Tabii Lavrov İran'ın hala Bercam Nükleer Anlaşmasında yer alan zenginleştirilmiş uranyum düzeyine varmadığına da değindi. Lavrov'un bakış açısından kimi Avrupalı ülkeler İran'ın hatasını kollayıp Bercam Anlaşmasını feshetmekten yanalar. Avrupalılar böylece İran aleyhinde girişimlerde bulunmak için gereken bahaneyi bulmak istiyorlar.
Rusya, Amerika'nın İran'a karşı yaklaşımına şiddetle karşı çıkıp her fırsatta Bercam Nükleer Anlaşmasına bağlı olduğunu bildiriyor. Bu da Amerika'nın küresel rakiplerinin Amerika'nın tehditlerine aldırmaksızın hala Tahran'ı desteklediğini gösteriyor.
Buna rağmen Amerika'nın Uluslararası Atom Enerjisi Kurumu Temsilcisi Jackie Wolcott Salı günü yayımladığı bildiride İran'ın bu anlaşmanın maddelerini ihlal ettiğini iddia etti. Wolcott İran'ın gelişmiş santrifüjler aracılığı ile bu ihlalleri yaptığını öne sürdü.
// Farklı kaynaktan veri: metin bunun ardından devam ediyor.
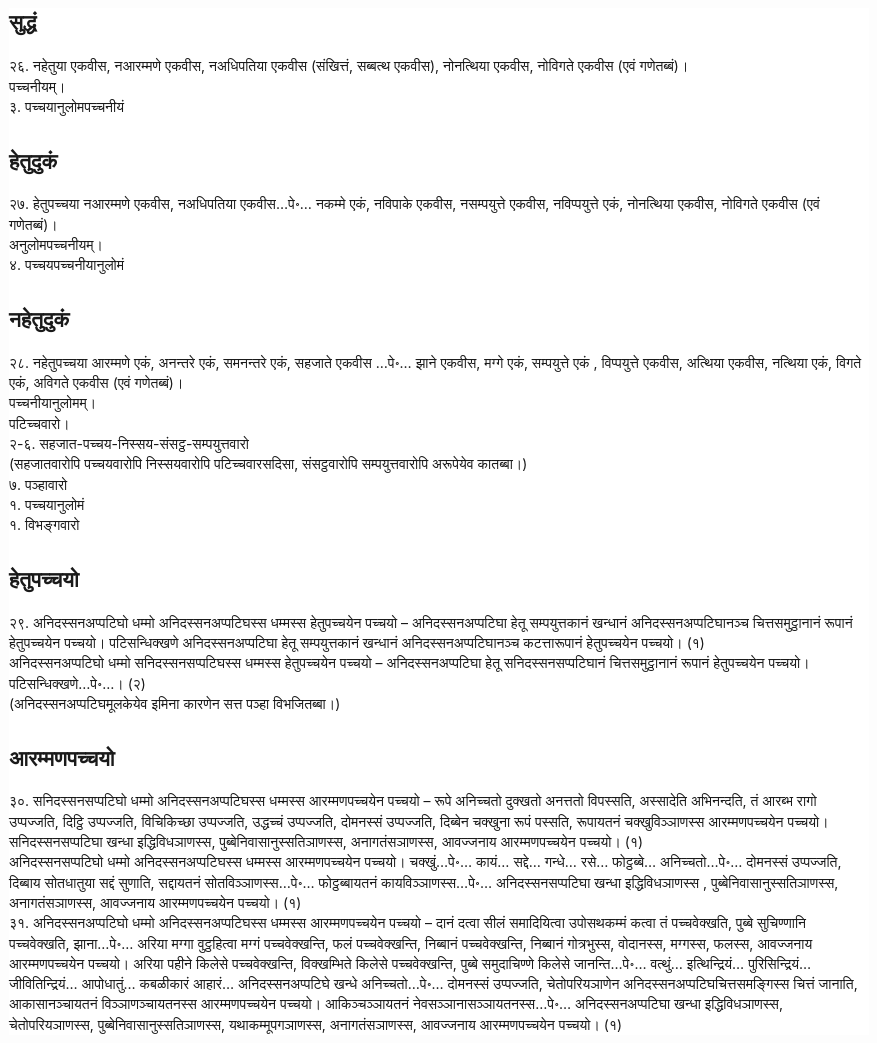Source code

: 
## सुद्धं

२६. नहेतुया एकवीस, नआरम्मणे एकवीस, नअधिपतिया एकवीस (संखित्तं, सब्बत्थ एकवीस), नोनत्थिया एकवीस, नोविगते एकवीस (एवं गणेतब्बं)।  
पच्चनीयम्।  
३. पच्चयानुलोमपच्चनीयं  


## हेतुदुकं

२७. हेतुपच्चया नआरम्मणे एकवीस, नअधिपतिया एकवीस…पे॰… नकम्मे एकं, नविपाके एकवीस, नसम्पयुत्ते एकवीस, नविप्पयुत्ते एकं, नोनत्थिया एकवीस, नोविगते एकवीस (एवं गणेतब्बं)।  
अनुलोमपच्चनीयम्।  
४. पच्चयपच्चनीयानुलोमं  


## नहेतुदुकं

२८. नहेतुपच्चया आरम्मणे एकं, अनन्तरे एकं, समनन्तरे एकं, सहजाते एकवीस …पे॰… झाने एकवीस, मग्गे एकं, सम्पयुत्ते एकं , विप्पयुत्ते एकवीस, अत्थिया एकवीस, नत्थिया एकं, विगते एकं, अविगते एकवीस (एवं गणेतब्बं)।  
पच्चनीयानुलोमम्।  
पटिच्चवारो।  
२-६. सहजात-पच्चय-निस्सय-संसट्ठ-सम्पयुत्तवारो  
(सहजातवारोपि पच्चयवारोपि निस्सयवारोपि पटिच्चवारसदिसा, संसट्ठवारोपि सम्पयुत्तवारोपि अरूपेयेव कातब्बा।)  
७. पञ्हावारो  
१. पच्चयानुलोमं  
१. विभङ्गवारो  


## हेतुपच्चयो

२९. अनिदस्सनअप्पटिघो धम्मो अनिदस्सनअप्पटिघस्स धम्मस्स हेतुपच्चयेन पच्चयो – अनिदस्सनअप्पटिघा हेतू सम्पयुत्तकानं खन्धानं अनिदस्सनअप्पटिघानञ्च चित्तसमुट्ठानानं रूपानं हेतुपच्चयेन पच्चयो। पटिसन्धिक्खणे अनिदस्सनअप्पटिघा हेतू सम्पयुत्तकानं खन्धानं अनिदस्सनअप्पटिघानञ्च कटत्तारूपानं हेतुपच्चयेन पच्चयो। (१)  
अनिदस्सनअप्पटिघो धम्मो सनिदस्सनसप्पटिघस्स धम्मस्स हेतुपच्चयेन पच्चयो – अनिदस्सनअप्पटिघा हेतू सनिदस्सनसप्पटिघानं चित्तसमुट्ठानानं रूपानं हेतुपच्चयेन पच्चयो। पटिसन्धिक्खणे…पे॰…। (२)  
(अनिदस्सनअप्पटिघमूलकेयेव इमिना कारणेन सत्त पञ्हा विभजितब्बा।)  


## आरम्मणपच्चयो

३०. सनिदस्सनसप्पटिघो धम्मो अनिदस्सनअप्पटिघस्स धम्मस्स आरम्मणपच्चयेन पच्चयो – रूपे अनिच्चतो दुक्खतो अनत्ततो विपस्सति, अस्सादेति अभिनन्दति, तं आरब्भ रागो उप्पज्जति, दिट्ठि उप्पज्जति, विचिकिच्छा उप्पज्जति, उद्धच्चं उप्पज्जति, दोमनस्सं उप्पज्जति, दिब्बेन चक्खुना रूपं पस्सति, रूपायतनं चक्खुविञ्ञाणस्स आरम्मणपच्चयेन पच्चयो। सनिदस्सनसप्पटिघा खन्धा इद्धिविधञाणस्स, पुब्बेनिवासानुस्सतिञाणस्स, अनागतंसञाणस्स, आवज्जनाय आरम्मणपच्चयेन पच्चयो। (१)  
अनिदस्सनसप्पटिघो धम्मो अनिदस्सनअप्पटिघस्स धम्मस्स आरम्मणपच्चयेन पच्चयो। चक्खुं…पे॰… कायं… सद्दे… गन्धे… रसे… फोट्ठब्बे… अनिच्चतो…पे॰… दोमनस्सं उप्पज्जति, दिब्बाय सोतधातुया सद्दं सुणाति, सद्दायतनं सोतविञ्ञाणस्स…पे॰… फोट्ठब्बायतनं कायविञ्ञाणस्स…पे॰… अनिदस्सनसप्पटिघा खन्धा इद्धिविधञाणस्स , पुब्बेनिवासानुस्सतिञाणस्स, अनागतंसञाणस्स, आवज्जनाय आरम्मणपच्चयेन पच्चयो। (१)  
३१. अनिदस्सनअप्पटिघो धम्मो अनिदस्सनअप्पटिघस्स धम्मस्स आरम्मणपच्चयेन पच्चयो – दानं दत्वा सीलं समादियित्वा उपोसथकम्मं कत्वा तं पच्चवेक्खति, पुब्बे सुचिण्णानि पच्चवेक्खति, झाना…पे॰… अरिया मग्गा वुट्ठहित्वा मग्गं पच्चवेक्खन्ति, फलं पच्चवेक्खन्ति, निब्बानं पच्चवेक्खन्ति, निब्बानं गोत्रभुस्स, वोदानस्स, मग्गस्स, फलस्स, आवज्जनाय आरम्मणपच्चयेन पच्चयो। अरिया पहीने किलेसे पच्चवेक्खन्ति, विक्खम्भिते किलेसे पच्चवेक्खन्ति, पुब्बे समुदाचिण्णे किलेसे जानन्ति…पे॰… वत्थुं… इत्थिन्द्रियं… पुरिसिन्द्रियं… जीवितिन्द्रियं… आपोधातुं… कबळीकारं आहारं… अनिदस्सनअप्पटिघे खन्धे अनिच्चतो…पे॰… दोमनस्सं उप्पज्जति, चेतोपरियञाणेन अनिदस्सनअप्पटिघचित्तसमङ्गिस्स चित्तं जानाति, आकासानञ्चायतनं विञ्ञाणञ्चायतनस्स आरम्मणपच्चयेन पच्चयो। आकिञ्चञ्ञायतनं नेवसञ्ञानासञ्ञायतनस्स…पे॰… अनिदस्सनअप्पटिघा खन्धा इद्धिविधञाणस्स, चेतोपरियञाणस्स, पुब्बेनिवासानुस्सतिञाणस्स, यथाकम्मूपगञाणस्स, अनागतंसञाणस्स, आवज्जनाय आरम्मणपच्चयेन पच्चयो। (१)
Wolcott bu bildiride şöyle bir ifade kullandı: "İran'ın zenginleştirme sürecini hızlandırması Amerika'nın İran'ı tecride sürükleme siyasetinden vaz geçmesine neden olmayacaktır." adı geçen Amerikan makamı Amerika'nın İran ile müzakere ettiğini iddia ederek şöyle dedi: "Bu müzakerelerden güdülen hedef İran'ın istikrar bozucu davranışlarının sonlanması için bu ülke ile kapsamlı bir anlaşmanın sağlanmasıdır."
Bu açıklamalara rağmen zaten Amerika Bercam Nükleer Anlaşmasından tek taraflı olarak çekilerek uluslararası anlaşmalara ve yükümlülüklere zerre kadar önem vermediğini hatta BMGK kararlarına bile aldırmadığını göstermiş oldu.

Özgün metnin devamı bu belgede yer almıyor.